When a San Diego plumber wanted to make a homecoming to Houston to help out in the wake of Hurricane Harvey, he had plenty of support from his employer and the community
Brent Watkins was born and raised in Baytown, Texas, a suburb just outside of Houston. So when Hurricane Harvey hit the area in late August, Watkins, a service tech with Anderson Plumbing, Heating & Air in San Diego, immediately felt compelled to pitch in and help his family and friends affected by the storm.
“Other than my wife and son, all my family is there and so many of my friends,” says Watkins. “A lot of them had been hit pretty hard, especially my mom’s best friends — one whose house was flooded with 8 feet of water, and one who had a tree crash through the middle of the roof. My plan was to go there, make sure everyone was safe, and help rip out drywall and remove debris from houses that had been damaged by the flooding.”
What began with Watkins simply securing a few days off work so that he could make the trip to Texas quickly ballooned: With the support of Anderson Plumbing and the San Diego community, Watkins ended up traveling to Houston with a few colleagues and donated supplies filling two trucks and a 14-foot company trailer.
“We had so much stuff donated — it was overwhelming and amazing how the whole community of San Diego and the Anderson Plumbing family got together to help out,” Watkins says. “On the news all you seem to hear about are bad things, but the help we received shows that we’re one large community ready to help each other out from the goodness of our hearts.”
‘We can do better than that’
When Watkins first approached Kelly Anderson, the firm’s service manager, to ask for a few days off to travel to Houston, the request was immediately granted. But Kelly and her mom, Mary Jean Anderson, the firm’s owner and president, knew that they could do much more.

[Stored items from a collection]
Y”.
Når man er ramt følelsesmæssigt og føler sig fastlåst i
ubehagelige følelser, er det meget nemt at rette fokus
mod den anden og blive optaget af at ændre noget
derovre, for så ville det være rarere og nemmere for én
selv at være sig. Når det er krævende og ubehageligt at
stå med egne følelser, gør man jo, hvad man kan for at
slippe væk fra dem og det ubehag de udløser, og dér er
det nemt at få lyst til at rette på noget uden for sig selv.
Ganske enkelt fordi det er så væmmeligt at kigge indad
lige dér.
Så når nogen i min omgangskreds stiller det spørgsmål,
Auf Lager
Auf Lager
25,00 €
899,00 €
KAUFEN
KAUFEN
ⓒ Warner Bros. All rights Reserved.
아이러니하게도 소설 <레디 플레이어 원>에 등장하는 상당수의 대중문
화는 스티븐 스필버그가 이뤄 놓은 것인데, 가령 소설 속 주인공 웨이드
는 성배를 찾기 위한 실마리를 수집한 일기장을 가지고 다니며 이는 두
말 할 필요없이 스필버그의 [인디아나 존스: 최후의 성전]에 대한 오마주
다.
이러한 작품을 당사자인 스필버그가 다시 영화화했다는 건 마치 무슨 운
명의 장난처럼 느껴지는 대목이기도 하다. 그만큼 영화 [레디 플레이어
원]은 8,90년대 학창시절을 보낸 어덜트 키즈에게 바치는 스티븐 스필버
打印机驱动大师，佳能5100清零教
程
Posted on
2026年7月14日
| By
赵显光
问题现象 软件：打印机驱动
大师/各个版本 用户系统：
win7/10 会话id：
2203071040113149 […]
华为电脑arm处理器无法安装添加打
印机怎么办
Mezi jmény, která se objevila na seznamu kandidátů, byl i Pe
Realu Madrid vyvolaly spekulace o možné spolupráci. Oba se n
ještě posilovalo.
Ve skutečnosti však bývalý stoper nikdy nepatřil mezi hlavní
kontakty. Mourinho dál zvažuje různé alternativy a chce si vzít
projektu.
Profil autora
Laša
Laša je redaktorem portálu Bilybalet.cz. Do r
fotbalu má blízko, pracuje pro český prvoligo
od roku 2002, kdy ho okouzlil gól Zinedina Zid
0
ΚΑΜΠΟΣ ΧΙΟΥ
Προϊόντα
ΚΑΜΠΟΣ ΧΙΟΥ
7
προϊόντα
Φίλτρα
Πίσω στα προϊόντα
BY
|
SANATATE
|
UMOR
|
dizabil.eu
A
* * *
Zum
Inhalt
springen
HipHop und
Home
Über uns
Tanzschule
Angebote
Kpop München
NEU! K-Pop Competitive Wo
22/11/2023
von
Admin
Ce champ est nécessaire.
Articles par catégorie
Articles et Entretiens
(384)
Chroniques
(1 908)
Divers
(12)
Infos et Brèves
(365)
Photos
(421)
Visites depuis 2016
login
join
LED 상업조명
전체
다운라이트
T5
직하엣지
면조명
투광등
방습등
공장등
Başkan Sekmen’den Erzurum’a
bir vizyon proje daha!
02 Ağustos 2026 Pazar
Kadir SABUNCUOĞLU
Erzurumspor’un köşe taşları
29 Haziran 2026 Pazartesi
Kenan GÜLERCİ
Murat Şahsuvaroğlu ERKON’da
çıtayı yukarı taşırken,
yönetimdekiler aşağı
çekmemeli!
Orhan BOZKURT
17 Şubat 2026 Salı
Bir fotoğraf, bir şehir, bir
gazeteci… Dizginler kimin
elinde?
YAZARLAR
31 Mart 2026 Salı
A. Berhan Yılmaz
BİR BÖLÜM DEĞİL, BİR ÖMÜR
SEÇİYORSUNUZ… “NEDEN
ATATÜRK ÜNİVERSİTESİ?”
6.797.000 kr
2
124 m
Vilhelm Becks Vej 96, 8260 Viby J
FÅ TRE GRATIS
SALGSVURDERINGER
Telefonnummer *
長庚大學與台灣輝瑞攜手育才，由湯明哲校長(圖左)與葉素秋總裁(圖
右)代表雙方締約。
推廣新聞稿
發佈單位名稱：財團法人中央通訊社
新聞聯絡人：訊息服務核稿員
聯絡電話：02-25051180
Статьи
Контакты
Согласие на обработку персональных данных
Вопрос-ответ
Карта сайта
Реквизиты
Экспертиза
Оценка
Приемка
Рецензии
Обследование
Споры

#### What you need to do:
A: List every person named in the article about the San Diego plumber's Hurricane Harvey relief trip.
B: Continue the article about the San Diego plumber's Hurricane Harvey relief trip from its last sentence.

#### Answers for the exercise:
A:
Brent Watkins
Kelly Anderson
Mary Jean Anderson

B:
“We said take as much time as you need, and it evolved to ‘Wouldn’t it be great if we could send some supplies that people would need?’” Kelly says.
It started internally, the idea being for company employees to pitch in and send whatever supplies could fit in Watkins’ truck. But Mary Jean immediately had a bigger vision.
“Her exact words were, ‘We can do better than that!’ and then next thing we knew — after she made one post on Facebook asking for help — there were social media posts being shared all over the place from our employees and other people we didn’t even know,” Kelly says. “From there we organized drop-off days and times and got volunteers who were more than happy to come and accept donations throughout Labor Day weekend and even on Labor Day. We set up a page on our website where people could see the list of items Houston residents were asking for. We even set up a ‘Harvey Hotline’ so people could call in any time of day or night and ask questions or set up a pickup or delivery.”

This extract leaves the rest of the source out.